Podwodna komunikacja
W Laboratorium Badawczym Marynarki Wojennej USA trwają badania nad wykorzystaniem laserów do podwodnej komunikacji. Odpowiednio skoncentrowany promień lasera generuje pod wodą bańki powietrza, która pękając wydają dźwięk o głośności 220 decybeli.
Amerykańscy specjaliści mówią, że system taki może przydać się zarówno w komunikacji pomiędzy łodziami podwodnymi, jak i pomiędzy łodziami a samolotami.
Lasery o różnych długościach fali koncentrują wiązkę w różnych miejscach wody. Odpowiednio nimi manipulując można w bańkach powietrza zakodować wiadomość. To pozwoli na komunikację bez konieczności umieszczania osobnego sprzętu w wodzie.

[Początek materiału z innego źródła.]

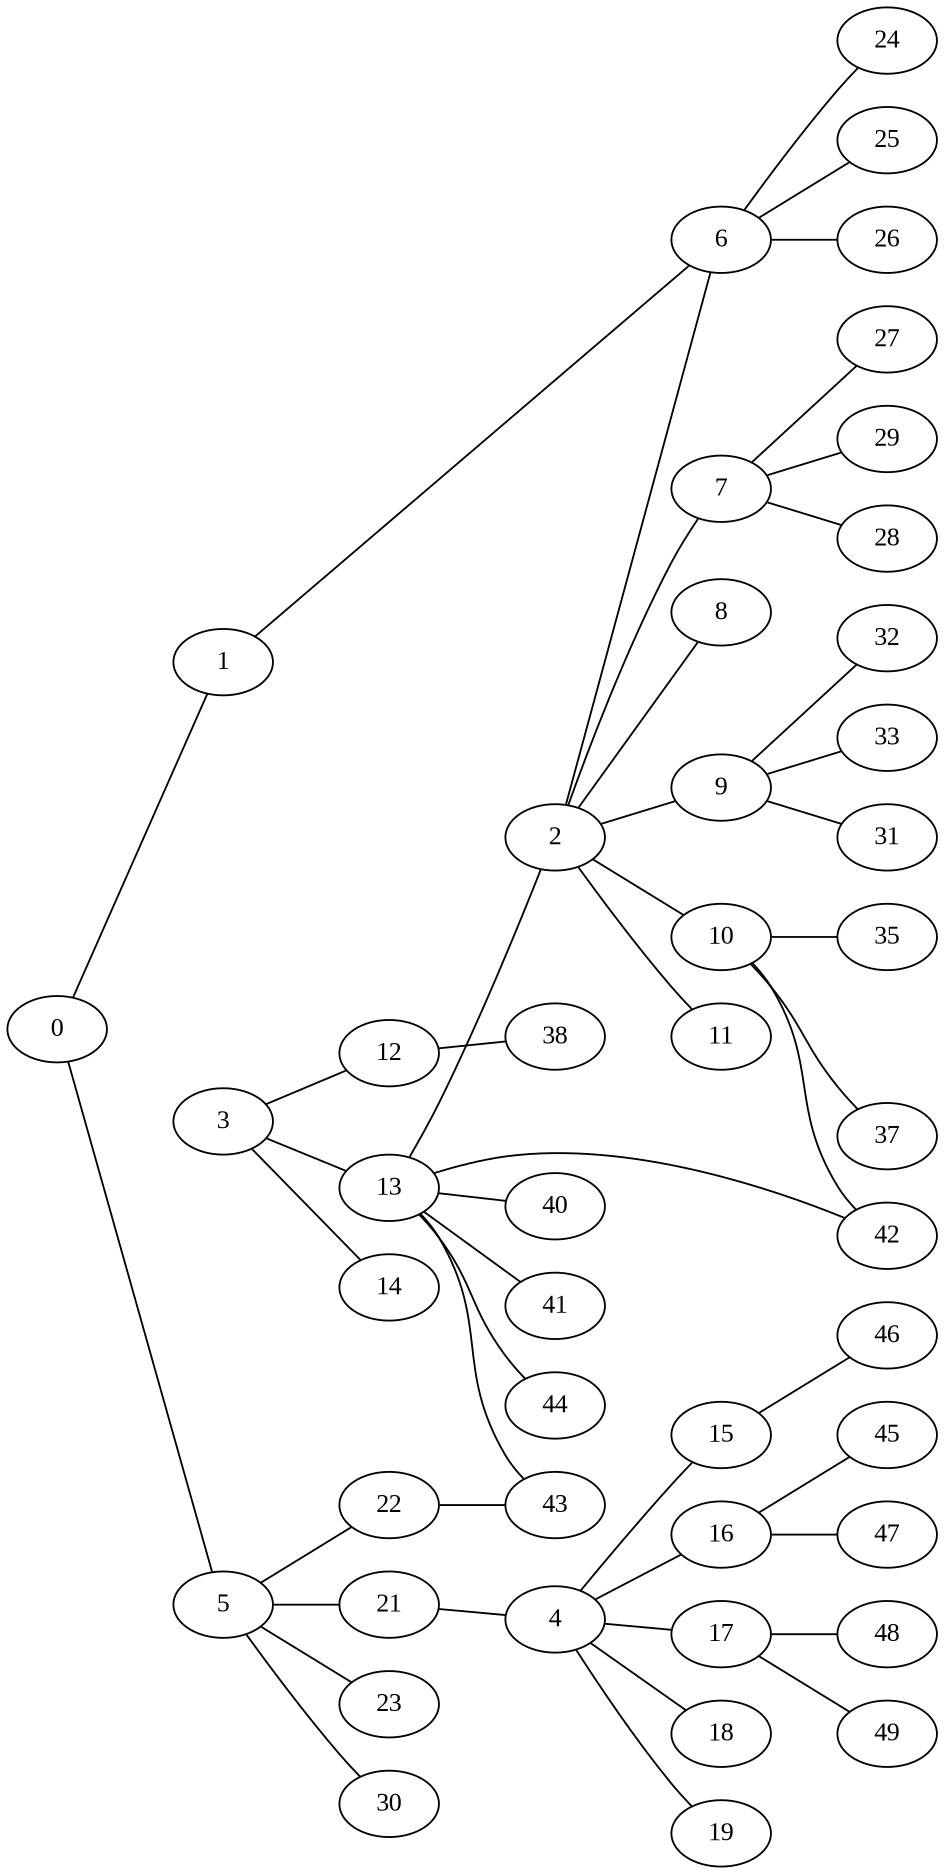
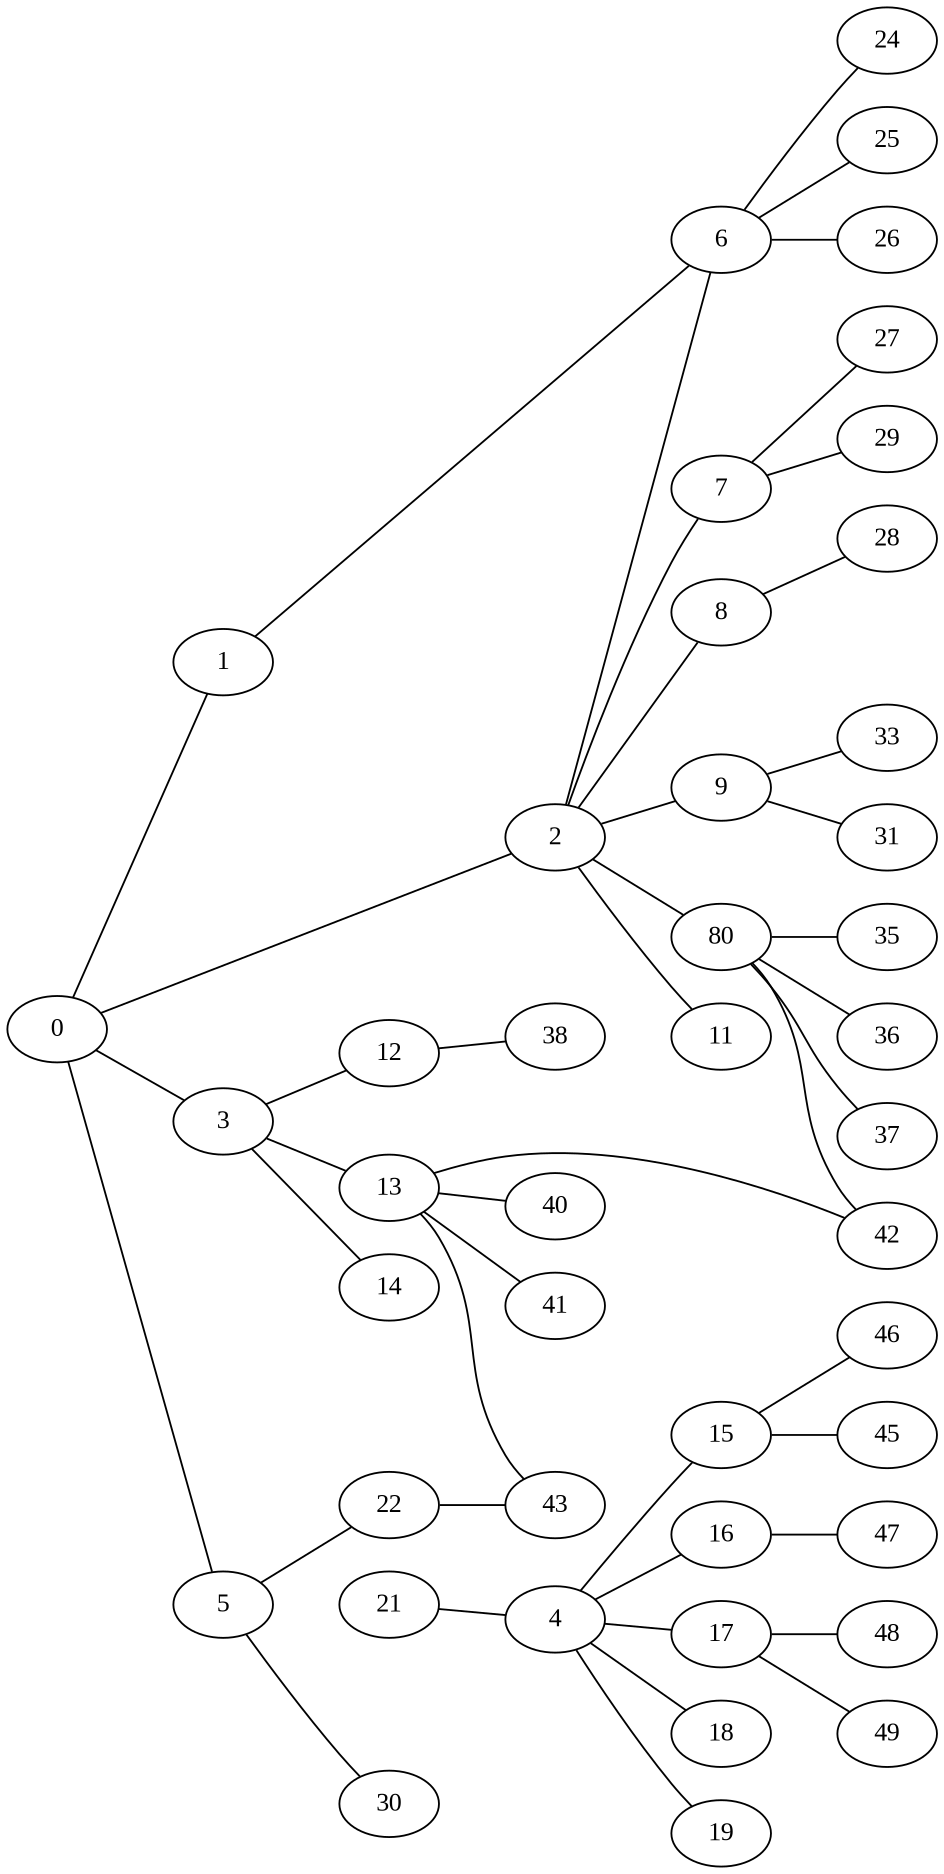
  graph {
    fontname="Liberation Serif"
    rankdir=LR
    node [fontname="Liberation Serif"]
    edge [fontname="Liberation Serif"]
    0
    1
    2
    3
    5
    6
    7
    8
    9
-   10
+   10 [label=80]
    11
    12
    13
    14
    4
    15
    16
    17
    18
    19
    21
    22
-   23
    30
    24
    25
    26
    27
    28
    29
-   32
    33
    31
    35
+   36
    37
    42
    38
    40
    41
    43
-   44
    45
    46
    47
    48
    49
    0 -- 1
-   13 -- 2
+   0 -- 2
+   0 -- 3
    0 -- 5
    1 -- 6
    2 -- 6
    2 -- 7
    2 -- 8
    2 -- 9
    2 -- 10
    2 -- 11
    3 -- 12
    3 -- 13
    3 -- 14
-   5 -- 21
    5 -- 22
-   5 -- 23
    5 -- 30
    6 -- 24
    6 -- 25
    6 -- 26
    7 -- 27
-   7 -- 28
+   8 -- 28
    7 -- 29
-   9 -- 32
    9 -- 33
    9 -- 31
    10 -- 35
+   10 -- 36
    10 -- 37
    10 -- 42
    12 -- 38
    13 -- 42
    13 -- 40
    13 -- 41
    13 -- 43
-   13 -- 44
    4 -- 15
    4 -- 16
    4 -- 17
    4 -- 18
    4 -- 19
-   16 -- 45
+   15 -- 45
    15 -- 46
    16 -- 47
    17 -- 48
    17 -- 49
    21 -- 4
    22 -- 43
  }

Obecnie, by komunikacja była możliwa, łodzie podwodne muszą się wynurzać lub też przesyłać sygnały za pomocą boi umieszczonej na powierzchni.
Nowa technologia może zostać wykorzystana też do zbudowania sonara badającego dno.
Komentarze (5)
Szaman, 8 września 2009, 13:48
tzn. pomiędzy okrętami podwodnymi? :-)
wilk, 8 września 2009, 14:53
Zakładając modulację mocą lasera i w efekcie kodowanie wiadomości ilością pękających baniek, to ciekawe jaką prędkość to będzie miało. Podejście nowe, choć czy nie zdradzi to (przynajmniej orientacyjnie - kierunku) pozycji okrętu?

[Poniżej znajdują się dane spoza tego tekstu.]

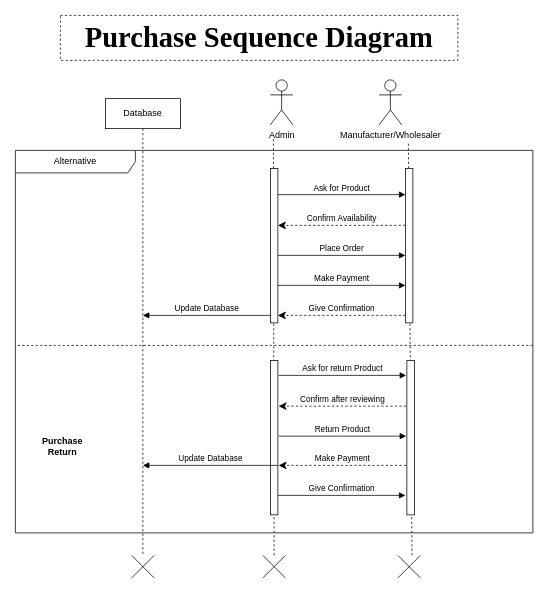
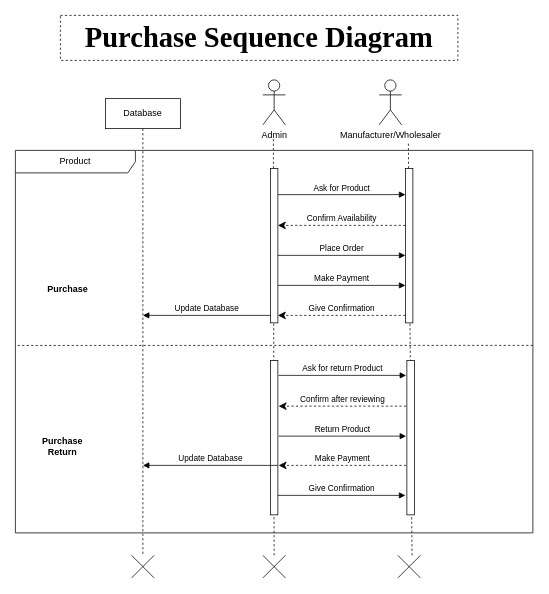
  <mxCell id="0" />
  <mxCell id="1" parent="0" />
  <mxCell id="2" value="" style="endArrow=none;dashed=1;html=1;rounded=0;" edge="1" parent="1"><mxGeometry width="50" height="50" relative="1" as="geometry"><mxPoint x="548.867" y="740" as="sourcePoint" /><mxPoint x="544" y="190" as="targetPoint" /></mxGeometry></mxCell>
  <mxCell id="3" value="" style="endArrow=none;dashed=1;html=1;rounded=0;" edge="1" parent="1" source="18"><mxGeometry width="50" height="50" relative="1" as="geometry"><mxPoint x="368.867" y="732" as="sourcePoint" /><mxPoint x="364" y="182" as="targetPoint" /></mxGeometry></mxCell>
  <mxCell id="4" value="Ask for Product" style="html=1;verticalAlign=bottom;endArrow=block;edgeStyle=elbowEdgeStyle;elbow=vertical;curved=0;rounded=0;" parent="1" edge="1"><mxGeometry relative="1" as="geometry"><mxPoint x="370" y="259" as="sourcePoint" /><Array as="points"><mxPoint x="455" y="259" /></Array><mxPoint x="540" y="259" as="targetPoint" /></mxGeometry></mxCell>
  <mxCell id="5" value="Confirm Availability" style="html=1;verticalAlign=bottom;endArrow=classic;dashed=1;endSize=8;edgeStyle=elbowEdgeStyle;elbow=vertical;curved=0;rounded=0;" parent="1" edge="1"><mxGeometry relative="1" as="geometry"><mxPoint x="370" y="300" as="targetPoint" /><Array as="points"><mxPoint x="465" y="300" /></Array><mxPoint x="540" y="300" as="sourcePoint" /></mxGeometry></mxCell>
  <mxCell id="6" value="Place Order" style="html=1;verticalAlign=bottom;endArrow=block;edgeStyle=elbowEdgeStyle;elbow=vertical;curved=0;rounded=0;" parent="1" edge="1"><mxGeometry relative="1" as="geometry"><mxPoint x="370" y="340" as="sourcePoint" /><Array as="points"><mxPoint x="455" y="340" /></Array><mxPoint x="540" y="340" as="targetPoint" /></mxGeometry></mxCell>
  <mxCell id="7" value="Give Confirmation" style="html=1;verticalAlign=bottom;endArrow=classic;dashed=1;endSize=8;edgeStyle=elbowEdgeStyle;elbow=vertical;curved=0;rounded=0;" parent="1" edge="1"><mxGeometry relative="1" as="geometry"><mxPoint x="370" y="420" as="targetPoint" /><Array as="points"><mxPoint x="465" y="420" /></Array><mxPoint x="540" y="420" as="sourcePoint" /></mxGeometry></mxCell>
  <mxCell id="8" value="Make Payment" style="html=1;verticalAlign=bottom;endArrow=block;edgeStyle=elbowEdgeStyle;elbow=vertical;curved=0;rounded=0;" parent="1" edge="1"><mxGeometry relative="1" as="geometry"><mxPoint x="370" y="380" as="sourcePoint" /><Array as="points"><mxPoint x="455" y="380" /></Array><mxPoint x="540" y="380" as="targetPoint" /></mxGeometry></mxCell>
  <mxCell id="9" value="" style="rounded=0;whiteSpace=wrap;html=1;" parent="1" vertex="1"><mxGeometry x="360" y="224" width="10" height="206" as="geometry" /></mxCell>
  <mxCell id="10" value="" style="rounded=0;whiteSpace=wrap;html=1;" parent="1" vertex="1"><mxGeometry x="540" y="224" width="10" height="206" as="geometry" /></mxCell>
  <mxCell id="11" value="Ask for return Product" style="html=1;verticalAlign=bottom;endArrow=block;edgeStyle=elbowEdgeStyle;elbow=vertical;curved=0;rounded=0;" parent="1" edge="1"><mxGeometry relative="1" as="geometry"><mxPoint x="371" y="500" as="sourcePoint" /><Array as="points"><mxPoint x="456" y="500" /></Array><mxPoint x="541" y="500" as="targetPoint" /></mxGeometry></mxCell>
  <mxCell id="12" value="Confirm after reviewing" style="html=1;verticalAlign=bottom;endArrow=classic;dashed=1;endSize=8;edgeStyle=elbowEdgeStyle;elbow=vertical;curved=0;rounded=0;" parent="1" edge="1"><mxGeometry relative="1" as="geometry"><mxPoint x="371" y="541" as="targetPoint" /><Array as="points"><mxPoint x="466" y="541" /></Array><mxPoint x="541" y="541" as="sourcePoint" /></mxGeometry></mxCell>
  <mxCell id="13" value="Return Product" style="html=1;verticalAlign=bottom;endArrow=block;edgeStyle=elbowEdgeStyle;elbow=vertical;curved=0;rounded=0;" parent="1" edge="1"><mxGeometry relative="1" as="geometry"><mxPoint x="371" y="581" as="sourcePoint" /><Array as="points"><mxPoint x="456" y="581" /></Array><mxPoint x="541" y="581" as="targetPoint" /></mxGeometry></mxCell>
  <mxCell id="14" value="Make Payment" style="html=1;verticalAlign=bottom;endArrow=classic;dashed=1;endSize=8;edgeStyle=elbowEdgeStyle;elbow=vertical;curved=0;rounded=0;" parent="1" edge="1"><mxGeometry relative="1" as="geometry"><mxPoint x="371" y="620" as="targetPoint" /><Array as="points"><mxPoint x="466" y="620" /></Array><mxPoint x="541" y="620" as="sourcePoint" /></mxGeometry></mxCell>
  <mxCell id="15" value="Give Confirmation" style="html=1;verticalAlign=bottom;endArrow=block;edgeStyle=elbowEdgeStyle;elbow=vertical;curved=0;rounded=0;" parent="1" edge="1"><mxGeometry relative="1" as="geometry"><mxPoint x="370" y="660" as="sourcePoint" /><Array as="points"><mxPoint x="455" y="660" /></Array><mxPoint x="540" y="660" as="targetPoint" /></mxGeometry></mxCell>
  <mxCell id="16" value="" style="rounded=0;whiteSpace=wrap;html=1;" parent="1" vertex="1"><mxGeometry x="360" y="480" width="10" height="206" as="geometry" /></mxCell>
  <mxCell id="17" value="" style="rounded=0;whiteSpace=wrap;html=1;" parent="1" vertex="1"><mxGeometry x="542" y="480" width="10" height="206" as="geometry" /></mxCell>
  <mxCell id="18" value="" style="shape=umlDestroy;html=1;" parent="1" vertex="1"><mxGeometry x="350" y="740" width="30" height="30" as="geometry" /></mxCell>
  <mxCell id="19" value="" style="shape=umlDestroy;html=1;" parent="1" vertex="1"><mxGeometry x="530" y="740" width="30" height="30" as="geometry" /></mxCell>
  <mxCell id="20" value="" style="endArrow=none;dashed=1;html=1;rounded=0;entryX=0;entryY=0.51;entryDx=0;entryDy=0;entryPerimeter=0;" parent="1" target="26" edge="1"><mxGeometry width="50" height="50" relative="1" as="geometry"><mxPoint x="710" y="460" as="sourcePoint" /><mxPoint x="190" y="460" as="targetPoint" /></mxGeometry></mxCell>
  <mxCell id="21" value="&lt;font style=&quot;font-size: 38px;&quot;&gt;Purchase Sequence Diagram&lt;/font&gt;" style="rounded=0;whiteSpace=wrap;html=1;fontSize=20;fontFamily=Comic Sans MS;fontStyle=1;dashed=1;" parent="1" vertex="1"><mxGeometry x="80" width="530" height="60" as="geometry" y="20" /></mxCell>
  <mxCell id="22" value="Database" style="shape=umlLifeline;perimeter=lifelinePerimeter;whiteSpace=wrap;html=1;container=0;dropTarget=0;collapsible=0;recursiveResize=0;outlineConnect=0;portConstraint=eastwest;newEdgeStyle={&quot;edgeStyle&quot;:&quot;elbowEdgeStyle&quot;,&quot;elbow&quot;:&quot;vertical&quot;,&quot;curved&quot;:0,&quot;rounded&quot;:0};" parent="1" vertex="1"><mxGeometry x="140" y="131" width="100" height="609" as="geometry" /></mxCell>
  <mxCell id="23" value="" style="shape=umlDestroy;html=1;" parent="1" vertex="1"><mxGeometry x="175" y="740" width="30" height="30" as="geometry" /></mxCell>
  <mxCell id="24" value="Update Database" style="html=1;verticalAlign=bottom;endArrow=block;edgeStyle=elbowEdgeStyle;elbow=vertical;curved=0;rounded=0;entryX=0.5;entryY=0.803;entryDx=0;entryDy=0;entryPerimeter=0;" parent="1" target="22" edge="1"><mxGeometry relative="1" as="geometry"><mxPoint x="370" y="620" as="sourcePoint" /><Array as="points"><mxPoint x="285" y="620" /></Array><mxPoint x="200" y="620" as="targetPoint" /></mxGeometry></mxCell>
  <mxCell id="25" value="Update Database" style="html=1;verticalAlign=bottom;endArrow=block;edgeStyle=elbowEdgeStyle;elbow=vertical;curved=0;rounded=0;" parent="1" edge="1"><mxGeometry relative="1" as="geometry"><mxPoint x="360" y="420" as="sourcePoint" /><Array as="points"><mxPoint x="275" y="420" /></Array><mxPoint x="190" y="420" as="targetPoint" /></mxGeometry></mxCell>
- <mxCell id="26" value="Alternative" style="shape=umlFrame;whiteSpace=wrap;html=1;pointerEvents=0;recursiveResize=0;container=1;collapsible=0;width=160;" parent="1" vertex="1"><mxGeometry x="20" y="200" width="690" height="510" as="geometry" /></mxCell>
+ <mxCell id="26" value="Product" style="shape=umlFrame;whiteSpace=wrap;html=1;pointerEvents=0;recursiveResize=0;container=1;collapsible=0;width=160;" parent="1" vertex="1"><mxGeometry x="20" y="200" width="690" height="510" as="geometry" /></mxCell>
+ <mxCell id="27" value="Purchase" style="text;html=1;strokeColor=none;fillColor=none;align=center;verticalAlign=middle;whiteSpace=wrap;rounded=0;fontStyle=1" parent="26" vertex="1"><mxGeometry x="40" y="170" width="60" height="30" as="geometry" /></mxCell>
  <mxCell id="28" value="Purchase Return" style="text;html=1;strokeColor=none;fillColor=none;align=center;verticalAlign=middle;whiteSpace=wrap;rounded=0;fontStyle=1" parent="26" vertex="1"><mxGeometry x="33" y="380" width="60" height="30" as="geometry" /></mxCell>
  <mxCell id="29" value="Manufacturer/Wholesaler" style="shape=umlActor;verticalLabelPosition=bottom;verticalAlign=top;html=1;outlineConnect=0;" vertex="1" parent="1"><mxGeometry x="505" y="106" width="30" height="60" as="geometry" /></mxCell>
- <mxCell id="30" value="Admin" style="shape=umlActor;verticalLabelPosition=bottom;verticalAlign=top;html=1;outlineConnect=0;" vertex="1" parent="1"><mxGeometry x="360" y="106" width="30" height="60" as="geometry" /></mxCell>
+ <mxCell id="30" value="Admin" style="shape=umlActor;verticalLabelPosition=bottom;verticalAlign=top;html=1;outlineConnect=0;" vertex="1" parent="1"><mxGeometry x="350" y="106" width="30" height="60" as="geometry" /></mxCell>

Adams77, 8 września 2009, 18:02
Już teraz hałas powodowany przez człowieka poważnie zaburza środowisko wodne. 220db? Wieloryby, delfiny i wiele innych zwierząt, zwariują i zdechną. Niech się ktoś puknie w głowę.
luxorr, 8 września 2009, 19:52
Wyobraźcie sobie czat generalski na polu bitwy. I wszystko w promieniu stu kilometrów zdycha od tych decybeli.
thikim, 8 września 2009, 21:49
Popieram, w wodzie dużo słabsze dzwięki powodują straty wśród wielorybów. Z tego powodu chyba nawet miało być zabronione używanie dźwięków >180 dB. No ale USA mają za nic wszelkie normy.